Back Injuries in Golf
If you are golfing with back pain, you're definitely not alone. In a review of golf-related lower back injuries, the Journal of Chiropractic Medicine discovered that 17 percent of the surveyed amateur golfers suffer from back injuries. The review also determined that lower back injuries accounted for 25 percent of all golf-related injuries, and that the follow-through phase of the swing is the likeliest point of injury. Male golfers, weighing in with a 25 to 36 percent damage rate, suffer a slightly higher incident percentage than female golfers, who weigh in with injuries in the range of 22 to 27 percent.
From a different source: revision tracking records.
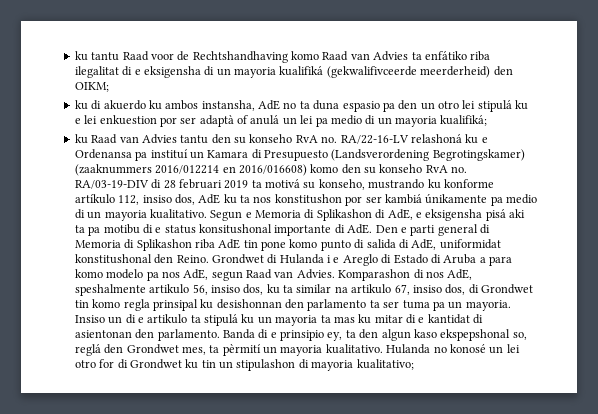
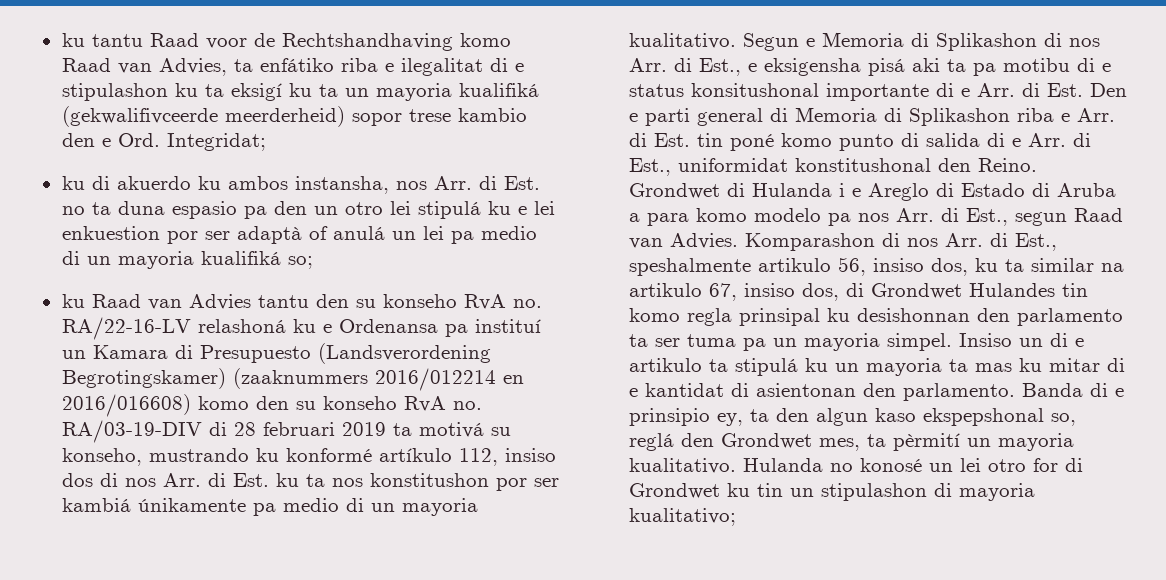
[373,51,409,61] Advies -> [158,58,227,76] Advies,
(491, 56) none -> [384,63,394,72] e
[143,66,215,78] eksigensha di -> [61,83,338,101] stipulashon ku ta eksigí ku ta
[493,66,513,76] [74,82,109,92] den OIKM; -> [351,108,527,126] [61,133,266,151] sopor trese kambio den e Ord. Integridat;
[258,100,280,110] AdE -> [395,176,540,190] nos Arr. di Est.
[440,115,488,126] kualifiká; -> [200,251,313,269] kualifiká so;
[443,179,494,188] konforme -> [285,448,372,462] konformé
[174,194,221,205] dos, AdE -> [61,473,269,487] dos di nos Arr. di Est.
[387,209,413,220] AdE, -> [1068,38,1100,47] [628,58,741,76] nos Arr. di Est.,
[347,224,373,234] AdE. -> [960,83,1083,97] e Arr. di Est.
[218,239,286,251] AdE tin pone -> [1060,108,1115,122] [628,133,774,151] e Arr. di Est. tin poné
[411,239,437,250] AdE, -> [1011,133,1091,147] [628,158,671,176] e Arr. di Est.,
[183,269,209,280] AdE, -> [895,208,1008,226] Arr. di Est.,
[447,269,473,280] AdE, -> [944,233,1057,251] Arr. di Est.,
(533, 289) none -> [968,283,1055,297] Hulandes
[465,300,511,311] mayoria. -> [803,333,952,351] mayoria simpel.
What to Expect Beyond the Pain
Back pain is a common and expensive ailment affecting Americans today. According to a University of New Mexico study, medical costs for dealing with lower back pain topped $24 billion in 1990. In 2013, WebMD estimated the cost for treating back and neck pain at $96 billion. Taking care of your back and preventing injuries can save you from high costs.
Take a Proactive Approach
Many spine and back professionals make resources available through their social media platforms and blogs to give you expert advice. For example, Laser Spine Institute keeps a resource page
with a PDF dedicated to helping athletes get back into the swing of things, and they also continually update their blog with tips and advice. Laser Spine Institute's Community Wellness blog gives healthy eating and exercise tips
, as well as industry updates. Stay current on tips and advice from experts and other people who have experienced similar back issues.
Avoid Future Back Pain
To help reduce the risk of golf-related back injury, there are things you can do off the course and before a game. Some warm-up stretches and exercises will help prepare your back for a day of golf without the pain.
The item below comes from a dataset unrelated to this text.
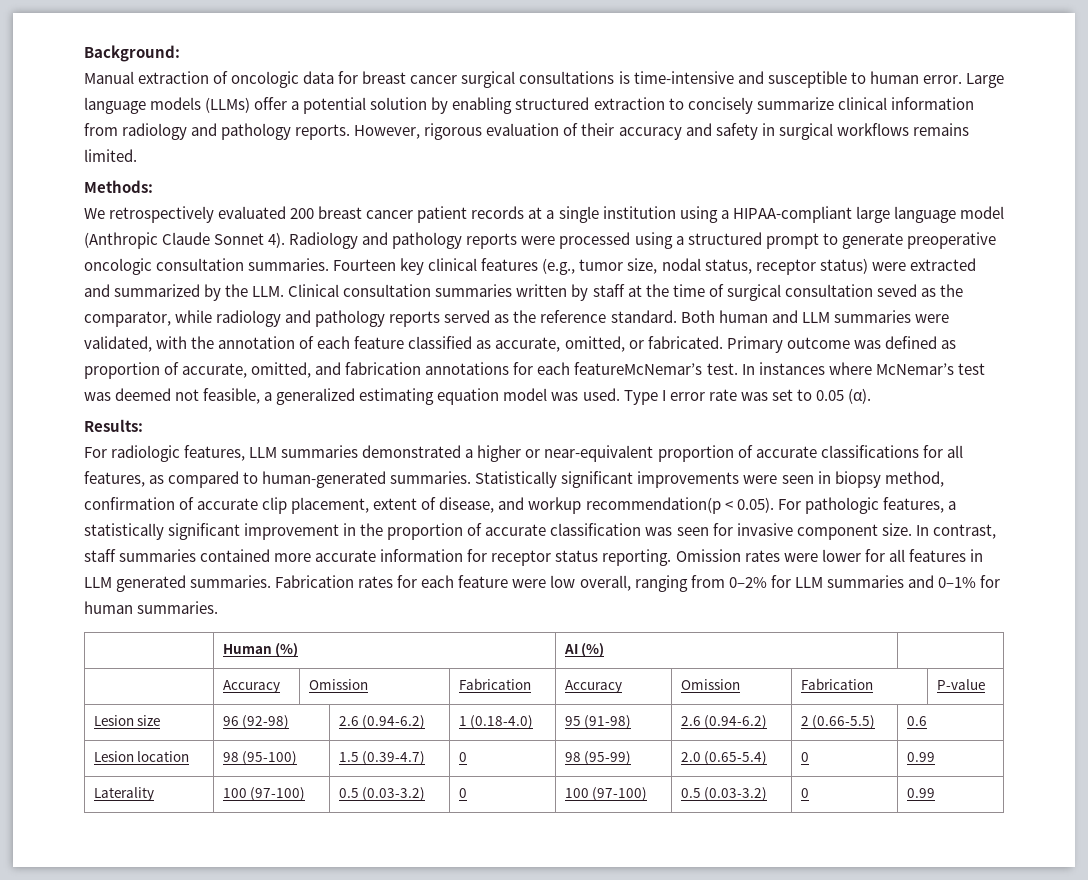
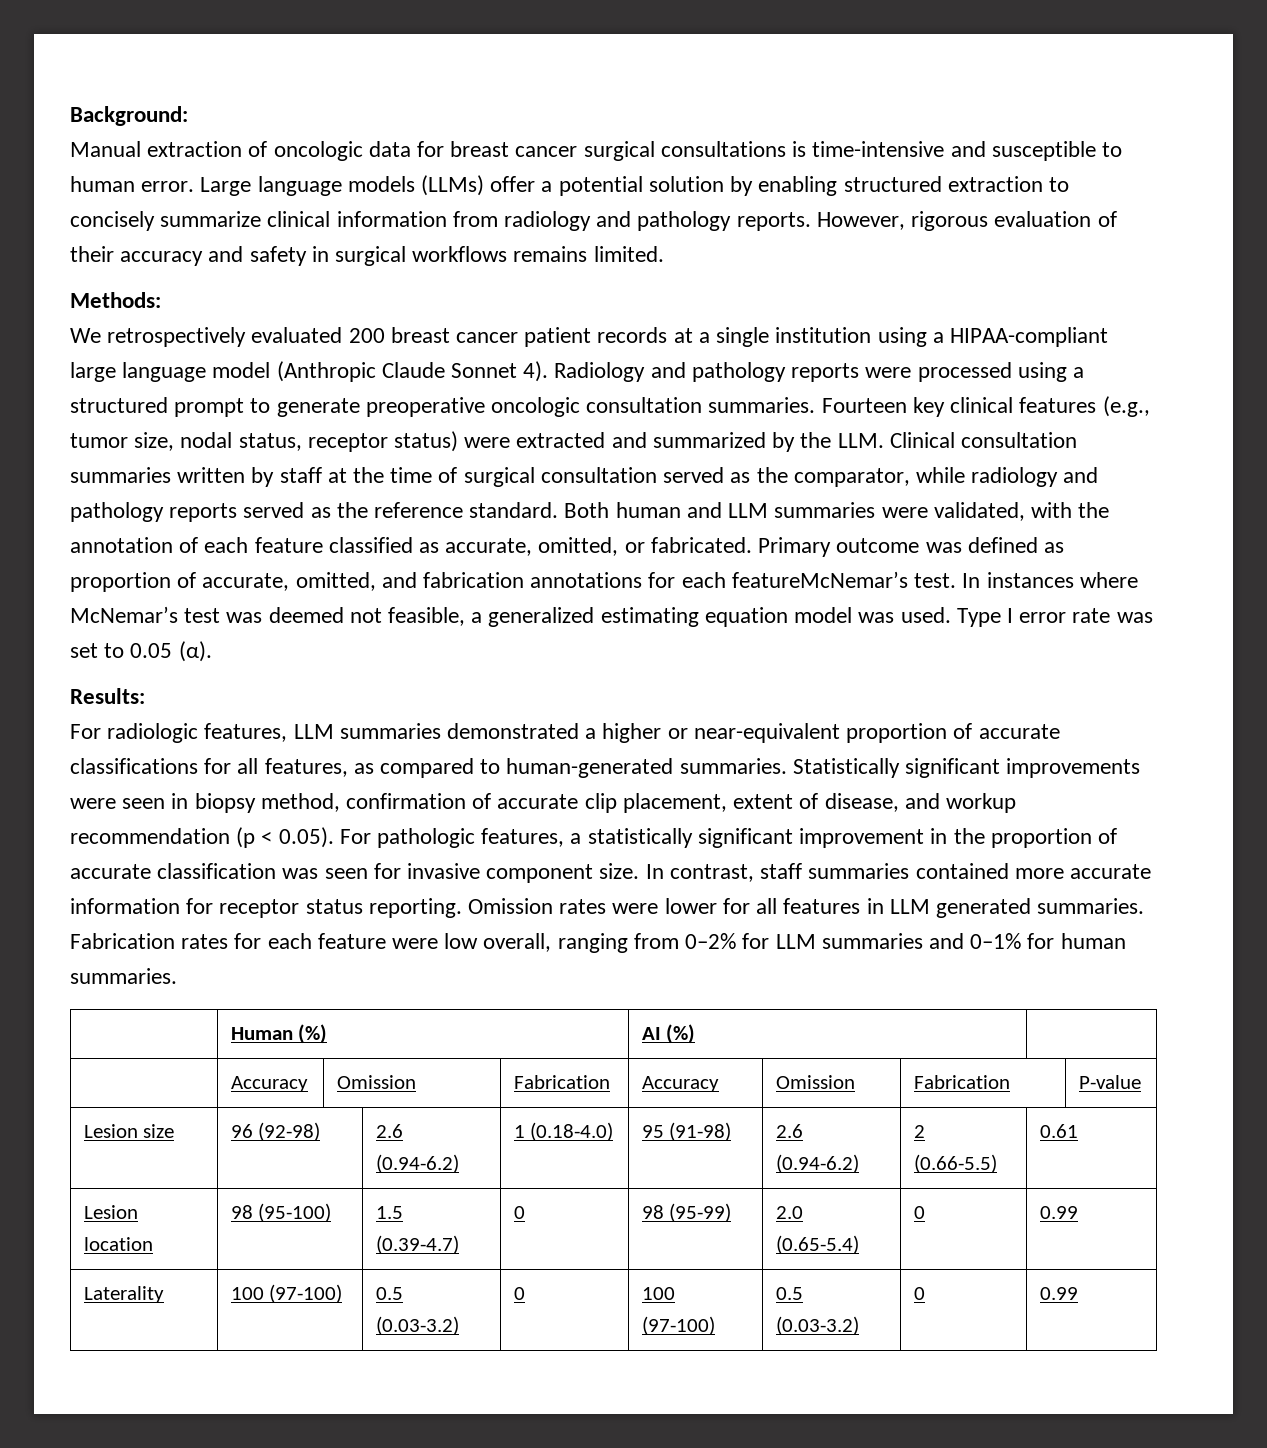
[876,284,917,297] seved -> [663,467,725,483] served
[585,497,721,514] recommendation(p -> [70,827,256,848] recommendation (p
[906,716,927,726] 0.6 -> [1039,1124,1078,1138] 0.61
Spine-Health.com suggests you warm up before playing golf
to lessen your risk of back injury. First, do some basic muscle stretches, focusing especially on your torso, hips and shoulders. Another way to warm up your back is by practice swinging. This doesn't just improve your game, it stretches out your back and prevents you from pulling it. Practice a smooth, rhythmic swing. This will lessen stress on your back and minimize muscular effort. Balance is another important aspect of a good swing. Bend slightly at the knees and distribute your weight evenly on the balls of your feet.
If you've suffered a back injury, your golf game doesn't have to suffer, too. Listen to your body's needs and get back on the green in no time.